Highlighted publications:

Wier, R., Aleksonis, H. A., … & Hoskinson, K. R. (2019). Fronto-limbic white matter microstructure, behavior, and emotion regulation in survivors of pediatric brain tumor. Journal of Neuro-Oncology, 143, 483-493.

Hoskinson, K. R., Bigler, E. D., … & Yeates, K. O. (2019). The mentalizing network and theory of mind mediate adjustment after childhood traumatic brain injury. Social Cognitive and Affective Neuroscience, 14, 1285-1295.

Aleksonis, H. A., Wier, R., … & Hoskinson, K. R. (in press). Diffusion tensor imaging of survivors of pediatric brain tumor and healthy controls: Associations with neurocognitive function. Applied Neuropsychology: Child.

 


Vision & Cognitive Neuroscience Lab 

PI: Julie Golomb

 

 

The Vision & Cognitive Neuroscience Lab uses perceptual and computational cognitive neuroscience techniques to investigate human visual processing.

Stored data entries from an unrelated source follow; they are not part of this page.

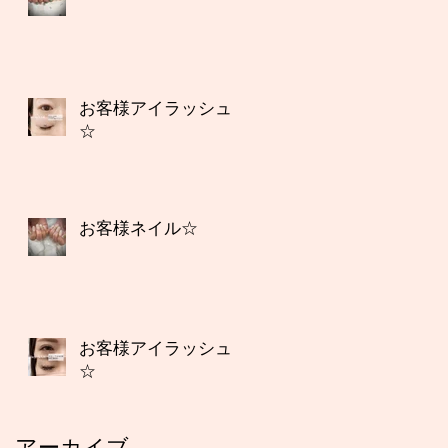
お客様アイラッシュ
☆
お客様ネイル☆
お客様アイラッシュ
☆
アーカイブ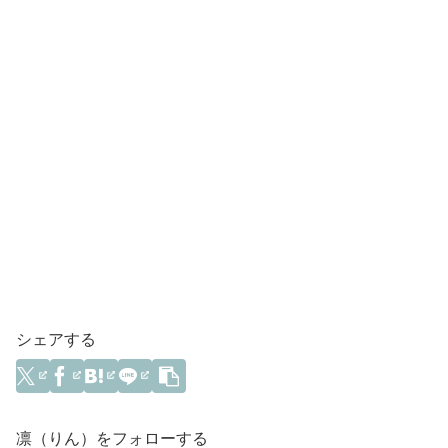
シェアする
凛（りん）をフォローする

Research topics include how visual properties such as color, shape, and spatial location are perceived and coded in the brain, and how these representations are influenced by eye movements, shifts of attention, and other dynamic cognitive processes.

Highlighted publications:

Nag, S. , Berman, D., and Golomb, J.D. (2019). Category-selective areas in human visual cortex exhibit preferences for stimulus depth. NeuroImage. 196: 289-301.

Dowd, E.W. and Golomb, J.D. (2019). Object feature binding survives dynamic shifts of spatial attention. Psychological Science. 30(3), 343-361.

 


Z-Lab

PI: Zeynep Saygin

 

The Z-Lab studies Developmental Cognitive Neuroscience. We use longitudinal neuroimaging and computational modeling to investigate the developing human brain, answering questions like: What are the brain building blocks that we are born with, how do they change with maturation and experience, and can we use this information to predict the development of individual abilities later in life?

Highlighted publications:

"Tracking the Roots of Reading Ability: White Matter Volume and Integrity Correlate with Phonological Awareness in Prereading and Early-Reading Kindergarten Children.” (2013). Journal of Neuroscience.

"Connectivity precedes function in the development of the visual word form area." (2016). Nature Neuroscience.

"Cortical selectivity driven by connectivity: Innate connectivity patterns of the visual word form area" (submitted 2020).